Ingest the Parquet file, select columns, and filter rows as in (G). How long does the ingest+select+filter process take? Please make sure to call `.pl()` method to have the final result as a `polars` `DataFrame`. Display the number of rows and the first 10 rows of the result dataframe and make sure they match those in (C). 

__This should be significantly faster than the results before (but not including) Part (D).__ 
_Hint_: It could be a single SQL command.

    
- Finally, let's obtain the result in `polars` `DataFrame` using the method `.pl()`. 

How long does the ingest+select+filter process take? Display the number of rows and the first 10 rows of the result dataframe, and make sure they match those of (C).


### (F). Polars

Let's ingest the data with polars this time. Let's first try `pl.read_parquet()` function to load the data. Does it work on your computer? If so, how long does it take? Why is this happening? (If it runs over several minutes, you may just stop running the kernel, like above.)

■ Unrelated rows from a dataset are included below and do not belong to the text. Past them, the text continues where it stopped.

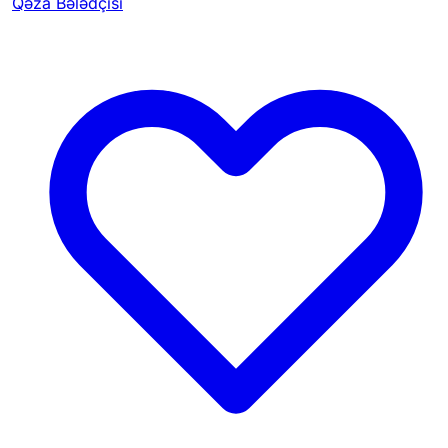
Qəza Bələdçisi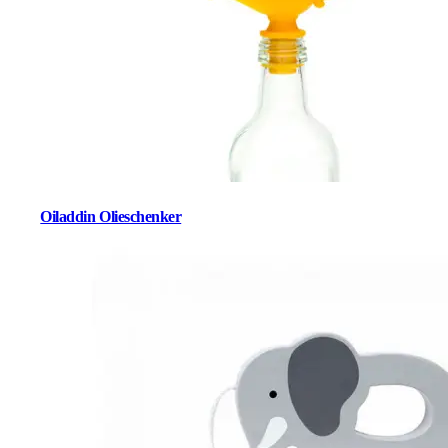
Oiladdin Olieschenker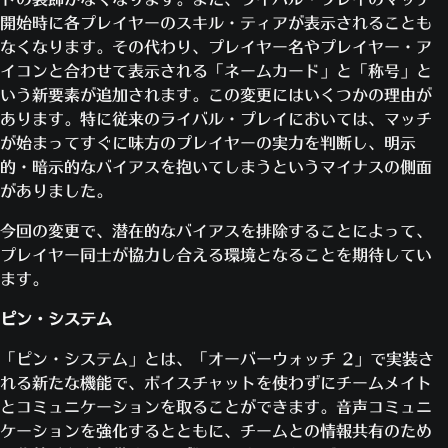
開始時に各プレイヤーのスキル・ティアが表示されることも
なくなります。その代わり、プレイヤー名やプレイヤー・ア
イコンと合わせて表示される「ネームカード」と「称号」と
いう新要素が追加されます。この変更にはいくつかの理由が
あります。特に従来のライバル・プレイにおいては、マッチ
が始まってすぐに味方のプレイヤーの実力を判断し、明示
的・暗示的なバイアスを抱いてしまうというマイナスの側面
がありました。
今回の変更で、潜在的なバイアスを排除することによって、
プレイヤー同士が協力し合える環境となることを期待してい
ます。
ピン・システム
「ピン・システム」とは、「オーバーウォッチ 2」で実装さ
れる新たな機能で、ボイスチャットを使わずにチームメイト
とコミュニケーションを取ることができます。音声コミュニ
ケーションを強化するとともに、チームとの情報共有のため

Actually, this is a great alternative -- lazy evaluation. Replace `pl.read_parquet()` with  `pl.scan_parquet()`, and observe the difference. What would be the biggest difference between `pl.read_parquet()` and  `pl.scan_parquet()` under this scenario?

### (G). Comparison
Compare your results between Part (E) and (F); and along with the results from Homework 2 of BIOSTAT 203B. 

## Problem 4. Ingest and filter `chartevents.csv.gz`

[`chartevents.csv.gz`](https://mimic.mit.edu/docs/iv/modules/icu/chartevents/) contains all the charted data available for a patient. During their ICU stay, the primary repository of a patient’s information is their electronic chart. The `itemid` variable indicates a single measurement type in the database. The `value` variable is the value measured for `itemid`. The first 10 lines of `chartevents.csv.gz` are


In [None]:
!zcat < ~/mimic/icu/chartevents.csv.gz | head -10

[`d_items.csv.gz`](https://mimic.mit.edu/docs/iv/modules/icu/d_items/) is the dictionary for the `itemid` in `chartevents.csv.gz`.

In [None]:
!zcat < ~/mimic/icu/d_items.csv.gz | head -10

Again, we are interested in the vitals for ICU patients: heart rate (220045), mean non-invasive blood pressure (220181), systolic non-invasive blood pressure (220179), body temperature in Fahrenheit (223761), and respiratory rate (220210). Retrieve a subset of `chartevents.csv.gz` only containing these items, using the favorite method you learned in Problem 3. 

Document the steps and show your code. Display the number of rows and the first 10 rows of the result `DataFrame`.